Blessedly, I remembered where a newer, nicer, TC Reader that Doesn’t Suck was, dragged it out, hooked it up to my hot rod, and all is kosher in the oven indeed. So now I can get these three other rods in there to bake overnight, while I wake up in a panic attack every 90 minutes to wonder if the COOS has kicked it out of spite. Fortunately, thanks to Ustream.tv and my own terminal nerdity, hopefully I won’t have to drive all the way back to the lab to calm my nerves. This web communications dork is going to let the laptop here stay and watch the COOS and stream the TCRTDS over the internet in my stead.
Goodnight. And for Christ’s sake don’t touch anything.
Read more filed under Cracktastic, Rant





May 30th, 2007 at 10:58 pm
So…you need to get laid? That’s kind of what I’m taking away from all of that. Of course I only read the italicized words.

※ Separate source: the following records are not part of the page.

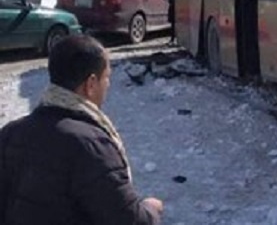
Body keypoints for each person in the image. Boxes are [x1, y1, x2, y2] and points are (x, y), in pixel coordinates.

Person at [0, 35, 164, 224]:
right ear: (91, 84)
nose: (108, 84)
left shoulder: (10, 133)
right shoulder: (92, 147)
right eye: (107, 77)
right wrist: (151, 208)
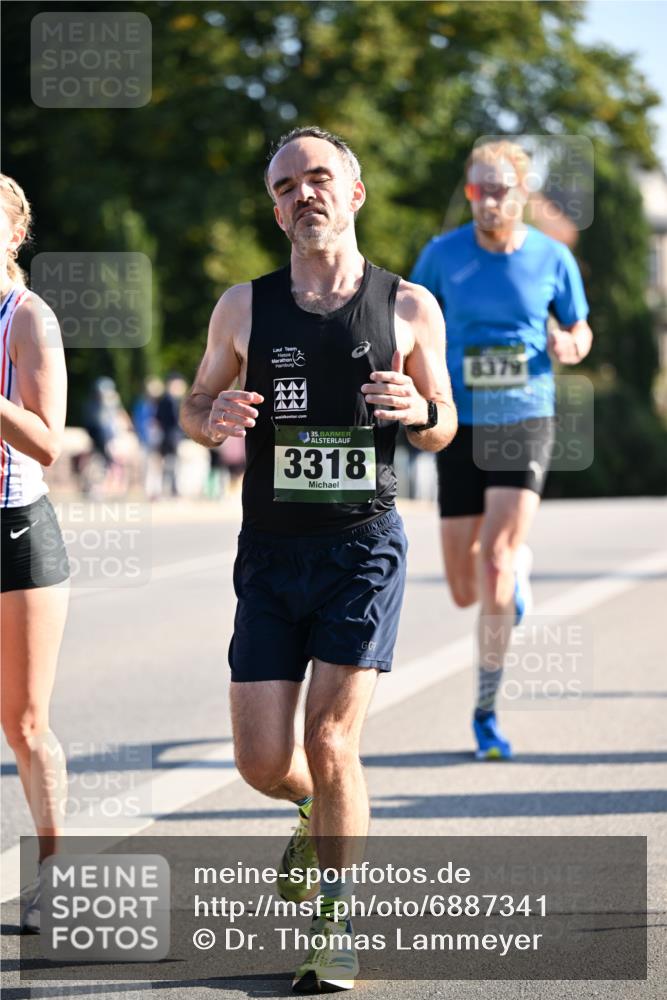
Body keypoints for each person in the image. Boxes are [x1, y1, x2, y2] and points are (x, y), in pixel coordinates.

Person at [181, 126, 457, 992]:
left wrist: (418, 407)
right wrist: (212, 413)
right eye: (286, 185)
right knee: (264, 761)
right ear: (273, 207)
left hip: (359, 548)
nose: (305, 193)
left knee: (331, 739)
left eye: (320, 178)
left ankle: (333, 927)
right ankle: (309, 810)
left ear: (355, 192)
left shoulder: (408, 305)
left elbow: (445, 422)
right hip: (268, 550)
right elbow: (195, 399)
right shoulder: (243, 306)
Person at [411, 140, 593, 760]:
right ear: (468, 193)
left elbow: (578, 325)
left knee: (495, 557)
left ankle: (485, 712)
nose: (488, 199)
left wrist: (572, 344)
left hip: (523, 412)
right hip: (456, 420)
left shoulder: (552, 257)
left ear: (521, 193)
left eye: (499, 189)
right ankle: (513, 583)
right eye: (477, 189)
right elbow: (410, 324)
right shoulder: (440, 256)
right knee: (465, 587)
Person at [0, 173, 70, 931]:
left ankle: (55, 869)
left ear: (13, 235)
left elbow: (49, 442)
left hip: (14, 528)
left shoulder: (29, 318)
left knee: (22, 722)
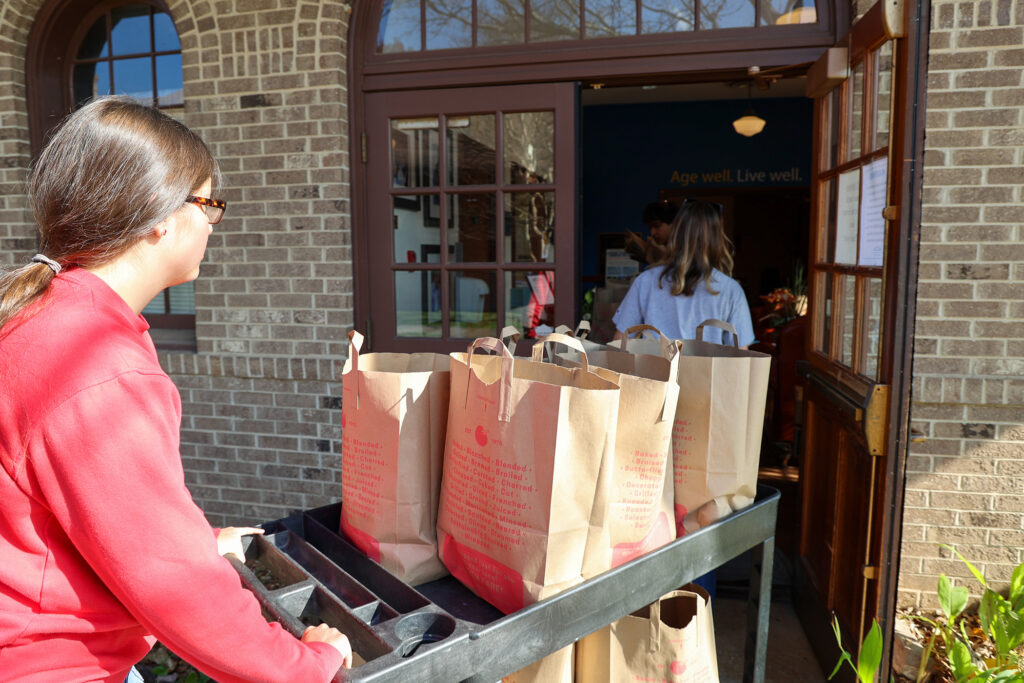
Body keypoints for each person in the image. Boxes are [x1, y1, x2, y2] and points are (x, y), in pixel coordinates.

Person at [0, 97, 352, 681]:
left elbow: (70, 515)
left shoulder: (39, 317)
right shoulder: (99, 367)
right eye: (208, 204)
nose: (212, 223)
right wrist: (304, 665)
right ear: (159, 215)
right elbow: (171, 583)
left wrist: (198, 542)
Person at [612, 198, 754, 348]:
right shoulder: (731, 290)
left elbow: (620, 343)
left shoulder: (645, 281)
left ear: (676, 234)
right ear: (717, 240)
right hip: (707, 365)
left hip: (655, 364)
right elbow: (741, 355)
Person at [624, 199, 677, 266]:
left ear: (673, 223)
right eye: (650, 227)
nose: (652, 233)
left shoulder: (686, 251)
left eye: (657, 226)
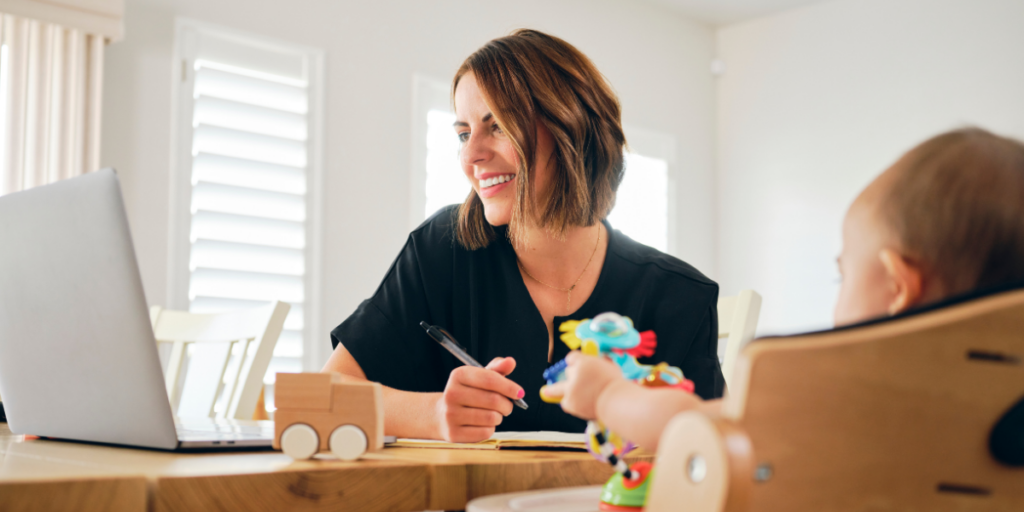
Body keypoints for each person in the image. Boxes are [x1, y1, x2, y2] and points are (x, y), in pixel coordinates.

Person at [322, 29, 723, 443]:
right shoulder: (440, 249)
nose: (470, 154)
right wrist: (434, 414)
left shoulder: (680, 296)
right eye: (463, 133)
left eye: (498, 127)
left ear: (571, 128)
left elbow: (715, 456)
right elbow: (323, 397)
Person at [544, 127, 1024, 450]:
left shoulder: (843, 396)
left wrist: (609, 395)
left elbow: (693, 428)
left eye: (844, 274)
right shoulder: (1002, 417)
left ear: (898, 288)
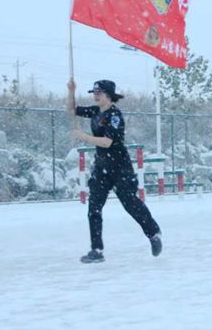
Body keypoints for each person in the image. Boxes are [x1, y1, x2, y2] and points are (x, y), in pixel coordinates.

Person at [68, 79, 162, 263]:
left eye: (98, 93)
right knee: (94, 208)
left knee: (130, 203)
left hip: (120, 167)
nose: (95, 95)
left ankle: (153, 233)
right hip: (102, 167)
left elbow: (107, 142)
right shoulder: (95, 111)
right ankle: (96, 250)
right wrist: (71, 91)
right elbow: (71, 110)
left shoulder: (115, 116)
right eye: (93, 92)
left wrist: (83, 137)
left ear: (108, 95)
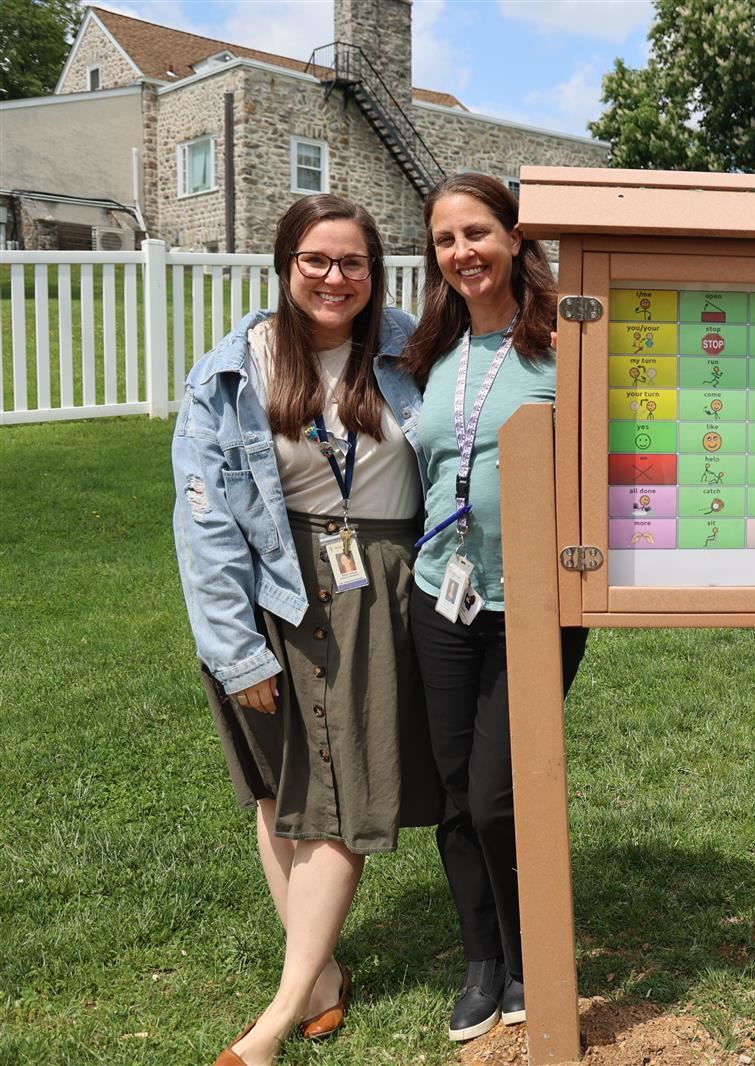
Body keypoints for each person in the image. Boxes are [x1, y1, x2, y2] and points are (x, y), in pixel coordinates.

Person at [172, 195, 439, 1066]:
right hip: (271, 587)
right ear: (285, 266)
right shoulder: (235, 369)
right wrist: (236, 647)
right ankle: (318, 980)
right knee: (280, 789)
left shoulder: (411, 349)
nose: (335, 278)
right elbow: (204, 519)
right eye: (317, 261)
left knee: (336, 799)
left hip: (378, 587)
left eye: (353, 262)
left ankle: (274, 1023)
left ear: (376, 270)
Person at [400, 173, 589, 1042]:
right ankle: (484, 961)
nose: (462, 252)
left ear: (516, 238)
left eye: (476, 233)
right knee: (452, 791)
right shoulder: (430, 353)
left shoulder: (566, 345)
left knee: (499, 793)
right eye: (445, 240)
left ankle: (530, 957)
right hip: (443, 597)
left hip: (537, 604)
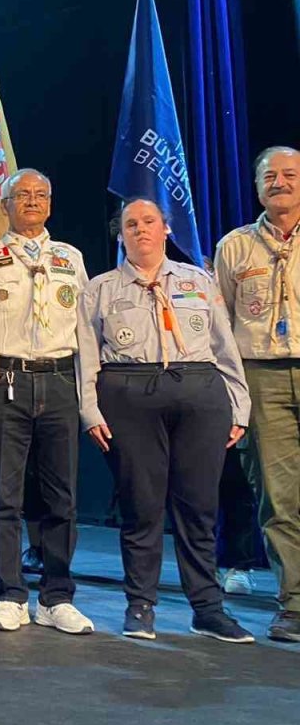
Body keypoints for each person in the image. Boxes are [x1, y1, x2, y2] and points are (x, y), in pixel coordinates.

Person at [79, 198, 252, 643]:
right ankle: (141, 605)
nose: (140, 230)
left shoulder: (199, 280)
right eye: (131, 224)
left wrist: (240, 404)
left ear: (166, 230)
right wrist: (89, 409)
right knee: (142, 504)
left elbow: (224, 346)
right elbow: (87, 356)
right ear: (122, 235)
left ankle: (208, 608)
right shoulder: (100, 288)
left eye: (149, 222)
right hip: (129, 394)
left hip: (199, 392)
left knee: (198, 506)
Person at [0, 169, 93, 634]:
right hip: (7, 379)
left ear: (51, 203)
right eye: (23, 195)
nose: (33, 202)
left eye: (42, 194)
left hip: (59, 379)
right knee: (4, 494)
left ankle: (56, 595)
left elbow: (85, 329)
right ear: (6, 205)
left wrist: (89, 395)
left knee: (62, 496)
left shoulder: (71, 257)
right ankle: (9, 593)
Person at [214, 146, 300, 641]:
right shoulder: (235, 247)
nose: (280, 183)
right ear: (257, 186)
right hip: (261, 376)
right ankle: (294, 602)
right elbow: (221, 325)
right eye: (270, 176)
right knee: (279, 497)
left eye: (290, 175)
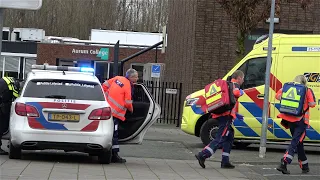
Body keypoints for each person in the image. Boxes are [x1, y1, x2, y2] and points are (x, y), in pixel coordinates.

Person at [195, 70, 245, 169]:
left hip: (222, 114)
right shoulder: (235, 85)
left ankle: (225, 161)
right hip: (226, 116)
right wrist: (241, 92)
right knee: (220, 138)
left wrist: (236, 114)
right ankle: (203, 155)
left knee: (229, 137)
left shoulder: (227, 84)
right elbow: (235, 93)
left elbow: (230, 102)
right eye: (242, 79)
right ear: (239, 78)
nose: (243, 81)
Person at [276, 75, 316, 174]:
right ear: (304, 82)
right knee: (295, 142)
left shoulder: (287, 87)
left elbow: (277, 96)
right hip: (301, 121)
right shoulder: (307, 90)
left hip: (289, 119)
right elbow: (312, 104)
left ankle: (305, 166)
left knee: (299, 142)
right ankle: (284, 162)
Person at [102, 69, 138, 163]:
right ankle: (114, 155)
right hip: (115, 113)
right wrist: (131, 110)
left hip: (106, 110)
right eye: (136, 77)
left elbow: (104, 86)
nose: (137, 78)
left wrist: (106, 99)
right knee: (114, 134)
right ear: (131, 77)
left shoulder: (117, 78)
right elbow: (127, 102)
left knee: (110, 132)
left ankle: (112, 153)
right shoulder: (128, 86)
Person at [0, 77, 20, 155]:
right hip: (3, 106)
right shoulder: (14, 84)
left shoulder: (4, 81)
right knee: (2, 126)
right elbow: (16, 97)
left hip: (2, 103)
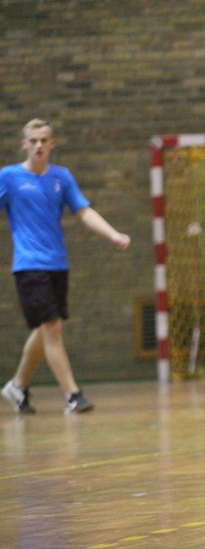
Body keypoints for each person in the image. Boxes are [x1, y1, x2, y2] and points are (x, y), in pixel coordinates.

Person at [1, 118, 132, 415]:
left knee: (46, 329)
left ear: (52, 144)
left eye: (43, 140)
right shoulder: (8, 177)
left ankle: (17, 386)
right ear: (24, 144)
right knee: (52, 327)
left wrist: (113, 234)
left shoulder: (62, 177)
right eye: (32, 141)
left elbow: (84, 212)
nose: (38, 146)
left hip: (57, 264)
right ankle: (73, 395)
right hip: (29, 266)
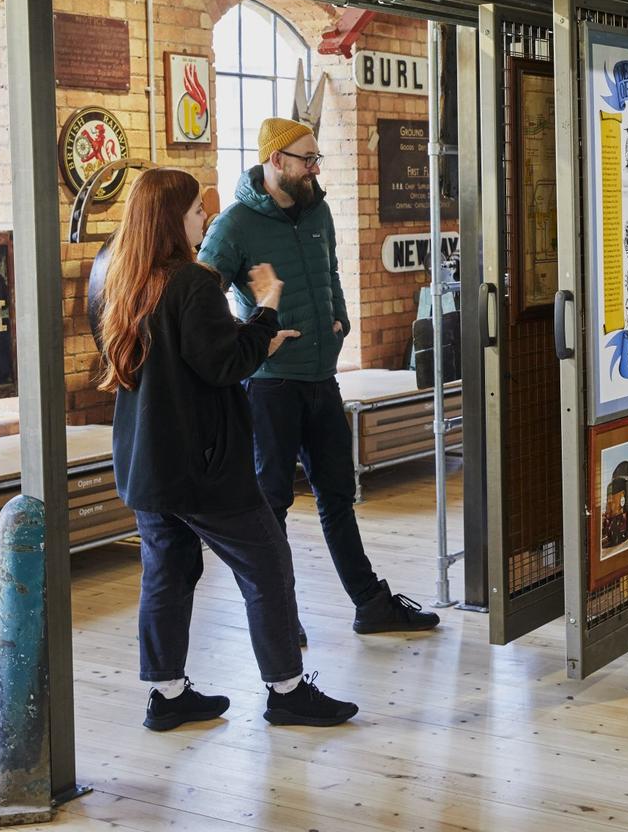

May 31st, 2007 at 11:23 am
I swear I am not making this up.
I loaded up your blog today to read the “* Of Suck” posting… Your CFOS (CSS File Of Suck) apparently didn’t fire so I got a text-only rendition of your blog. In case you don’t believe me, I screen captured it for posterity.
It’s like a black fly in your chardonnay.
God must hate you.
May 31st, 2007 at 12:14 pm
Undoubtedly, you have pissed off the universe. My advice? Take a little time off to regroup. Rent a movie [From Justin to Kelly], read a book [Chicken Soup for the Cat Lover’s Soul], load the iPod with some tunes [Kriss Kross]. Soon enough the off-kilter-ness will stabilize.